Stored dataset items
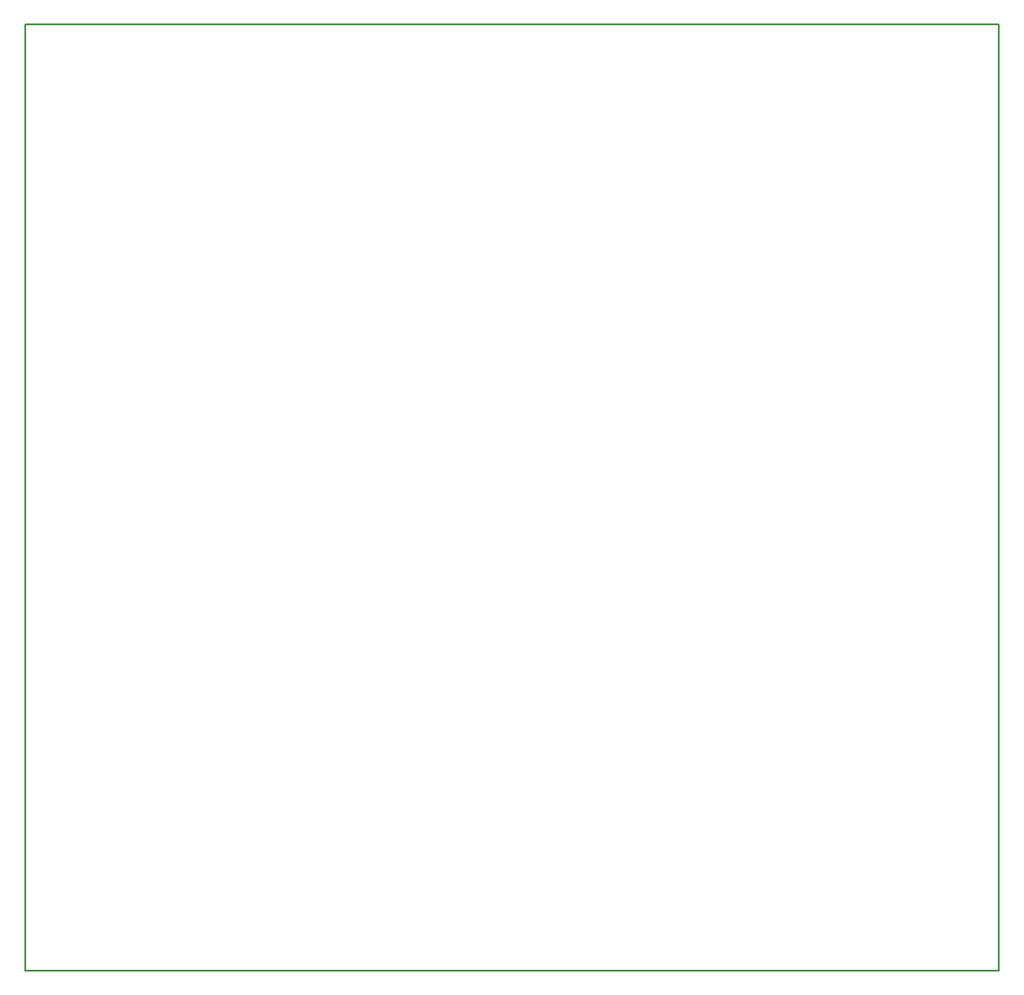
<source format=gbr>
%FSLAX46Y46*%
G04 Gerber Fmt 4.6, Leading zero omitted, Abs format (unit mm)*
G04 Created by KiCad (PCBNEW (2014-jul-16 BZR unknown)-product) date mar. 06 oct. 2015 20:27:54 CEST*
%MOMM*%
G01*
G04 APERTURE LIST*
%ADD10C,0.100000*%
%ADD11C,0.150000*%
G04 APERTURE END LIST*
D10*
D11*
X104775000Y-152400000D02*
X104775000Y-63500000D01*
X196215000Y-152400000D02*
X104775000Y-152400000D01*
X196215000Y-63500000D02*
X196215000Y-152400000D01*
X104775000Y-63500000D02*
X196215000Y-63500000D01*
M02*

</source>
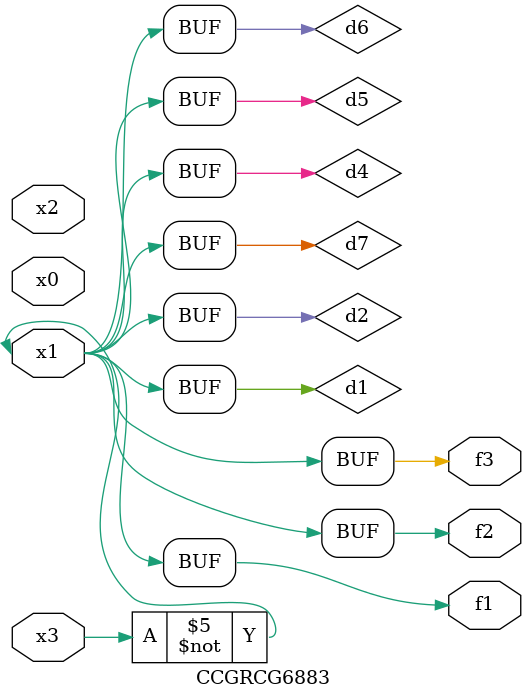
<source format=v>
module CCGRCG6883(
	input x0, x1, x2, x3,
	output f1, f2, f3
);

	wire d1, d2, d3, d4, d5, d6, d7;

	not (d1, x3);
	buf (d2, x1);
	xnor (d3, d1, d2);
	nor (d4, d1);
	buf (d5, d1, d2);
	buf (d6, d4, d5);
	nand (d7, d4);
	assign f1 = d6;
	assign f2 = d7;
	assign f3 = d6;
endmodule

</source>
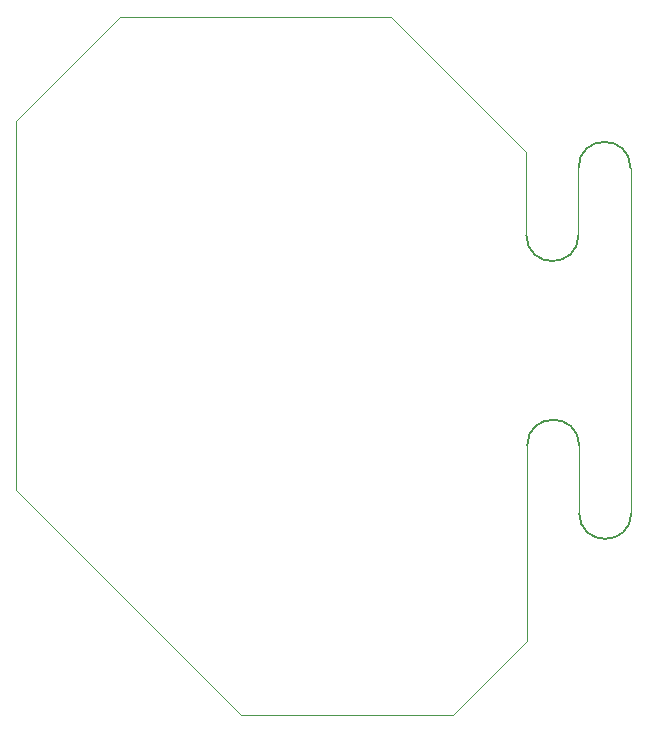
<source format=gbr>
%TF.GenerationSoftware,KiCad,Pcbnew,9.0.4*%
%TF.CreationDate,2025-10-13T15:08:01-05:00*%
%TF.ProjectId,tplane2025,74706c61-6e65-4323-9032-352e6b696361,rev?*%
%TF.SameCoordinates,Original*%
%TF.FileFunction,Profile,NP*%
%FSLAX46Y46*%
G04 Gerber Fmt 4.6, Leading zero omitted, Abs format (unit mm)*
G04 Created by KiCad (PCBNEW 9.0.4) date 2025-10-13 15:08:01*
%MOMM*%
%LPD*%
G01*
G04 APERTURE LIST*
%TA.AperFunction,Profile*%
%ADD10C,0.200000*%
%TD*%
%TA.AperFunction,Profile*%
%ADD11C,0.050000*%
%TD*%
G04 APERTURE END LIST*
D10*
X172904223Y-59480000D02*
G75*
G02*
X177312669Y-59480000I2204223J0D01*
G01*
D11*
X144340000Y-105820000D02*
X125260000Y-86740000D01*
X172964223Y-83005777D02*
X172964223Y-88685777D01*
D10*
X177372669Y-88685777D02*
G75*
G02*
X172964223Y-88685777I-2204223J0D01*
G01*
X168555777Y-83005777D02*
G75*
G02*
X172964223Y-83005777I2204223J0D01*
G01*
D11*
X172904223Y-65160000D02*
X172904223Y-59480000D01*
X162260000Y-105820000D02*
X144340000Y-105820000D01*
X168495777Y-65160000D02*
X168495777Y-58170000D01*
X134060000Y-46710000D02*
X157040000Y-46710000D01*
X177372669Y-88685777D02*
X177312669Y-59480000D01*
X168555777Y-99520000D02*
X162260000Y-105820000D01*
X125260000Y-55510000D02*
X134060000Y-46710000D01*
X168555777Y-83005777D02*
X168555777Y-99520000D01*
X157040000Y-46710000D02*
X168495777Y-58165777D01*
X125260000Y-86740000D02*
X125260000Y-55510000D01*
D10*
X172904223Y-65160000D02*
G75*
G02*
X168495777Y-65160000I-2204223J0D01*
G01*
M02*

</source>
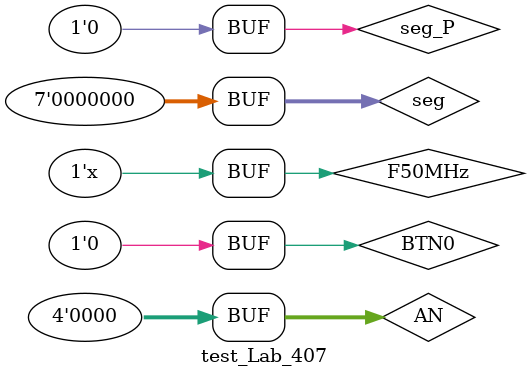
<source format=v>
`timescale 1ns / 1ps


module test_Lab_407;

	// Inputs
	reg F50MHz;
	reg [3:0] AN;
	reg [6:0] seg;
	reg seg_P;
	reg BTN0;

	// Instantiate the Unit Under Test (UUT)
	Lab_407 uut (
		.F50MHz(F50MHz), 
		.AN(AN), 
		.seg(seg), 
		.seg_P(seg_P), 
		.BTN0(BTN0)
	);

	initial begin
		// Initialize Inputs
		F50MHz = 0;
		AN = 0;
		seg = 0;
		seg_P = 0;
		BTN0 = 0;

		// Wait 100 ns for global reset to finish
		#100;
        
		BTN0 = 1;
		#20;
		BTN0 = 0;
		// Add stimulus here

	end
	
	always begin
		F50MHz = !F50MHz;
		#10;
	end

endmodule


</source>
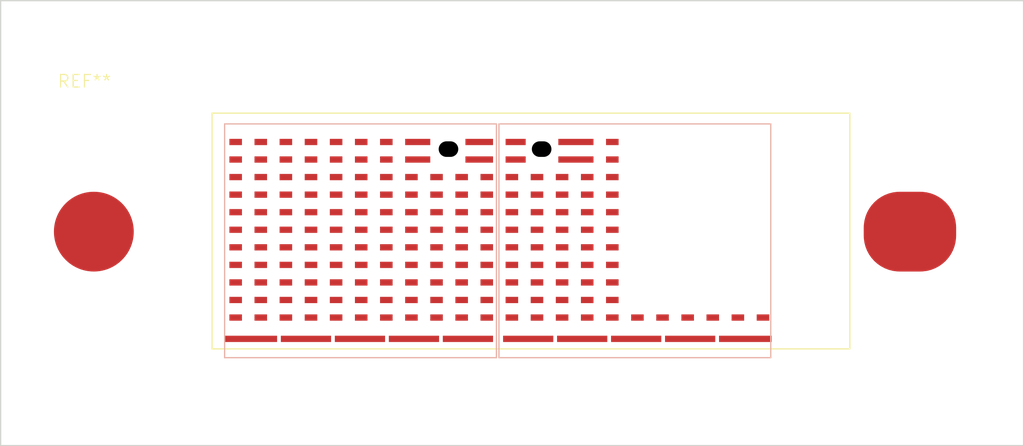
<source format=kicad_pcb>
(kicad_pcb (version 20221018) (generator pcbnew)

  (general
    (thickness 1.6)
  )

  (paper "A4")
  (layers
    (0 "F.Cu" signal)
    (31 "B.Cu" signal)
    (32 "B.Adhes" user "B.Adhesive")
    (33 "F.Adhes" user "F.Adhesive")
    (34 "B.Paste" user)
    (35 "F.Paste" user)
    (36 "B.SilkS" user "B.Silkscreen")
    (37 "F.SilkS" user "F.Silkscreen")
    (38 "B.Mask" user)
    (39 "F.Mask" user)
    (40 "Dwgs.User" user "User.Drawings")
    (41 "Cmts.User" user "User.Comments")
    (42 "Eco1.User" user "User.Eco1")
    (43 "Eco2.User" user "User.Eco2")
    (44 "Edge.Cuts" user)
    (45 "Margin" user)
    (46 "B.CrtYd" user "B.Courtyard")
    (47 "F.CrtYd" user "F.Courtyard")
    (48 "B.Fab" user)
    (49 "F.Fab" user)
    (50 "User.1" user)
    (51 "User.2" user)
    (52 "User.3" user)
    (53 "User.4" user)
    (54 "User.5" user)
    (55 "User.6" user)
    (56 "User.7" user)
    (57 "User.8" user)
    (58 "User.9" user)
  )

  (setup
    (pad_to_mask_clearance 0)
    (pcbplotparams
      (layerselection 0x00010a8_7fffffff)
      (plot_on_all_layers_selection 0x0000000_00000000)
      (disableapertmacros false)
      (usegerberextensions false)
      (usegerberattributes true)
      (usegerberadvancedattributes true)
      (creategerberjobfile true)
      (dashed_line_dash_ratio 12.000000)
      (dashed_line_gap_ratio 3.000000)
      (svgprecision 4)
      (plotframeref false)
      (viasonmask false)
      (mode 1)
      (useauxorigin false)
      (hpglpennumber 1)
      (hpglpenspeed 20)
      (hpglpendiameter 15.000000)
      (dxfpolygonmode true)
      (dxfimperialunits true)
      (dxfusepcbnewfont true)
      (psnegative false)
      (psa4output false)
      (plotreference true)
      (plotvalue true)
      (plotinvisibletext false)
      (sketchpadsonfab false)
      (subtractmaskfromsilk false)
      (outputformat 1)
      (mirror false)
      (drillshape 0)
      (scaleselection 1)
      (outputdirectory "sensor_fab_outputs")
    )
  )

  (net 0 "")

  (footprint "unl_silab:1x2_croc_module" (layer "F.Cu") (at 119.38 91.44))

  (footprint "unl_silab:GLUE_STENCIL_CROC_1x2" (layer "F.Cu") (at 142.7145 101.59))

  (gr_rect (start 102.54 82.47) (end 184.02 117.95)
    (stroke (width 0.1) (type default)) (fill none) (layer "Edge.Cuts") (tstamp 753a3ac9-cdc6-4f3b-9f53-ea4927cdc220))

)

</source>
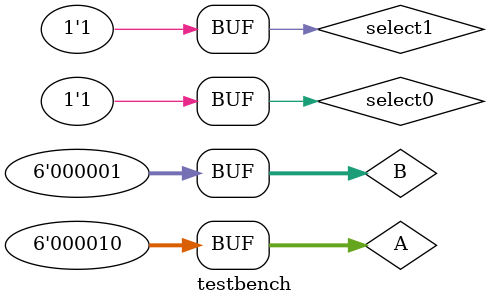
<source format=v>
module testbench();
	
reg[5:0] A, B;
reg select0, select1;
wire[5:0] res;
Q3 alu(res,select0, select1, A, B);
	
initial
begin

select1=0; select0=0; 
A = 6'b000010;	B = 6'b000001;
#100;

select1=0; select0=1; 
A = 6'b000010;	B = 6'b000001;

#100;

select1=1; select0=0; 
A = 6'b000010;	B = 6'b000001;

#100;

select1=1; select0=1;
A = 6'b000010;	B = 6'b000001;

#100;

end
	
endmodule

</source>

Exercise details
Nothing but a number is needed: the count of lines above that contain "CrtYd".

Solution
2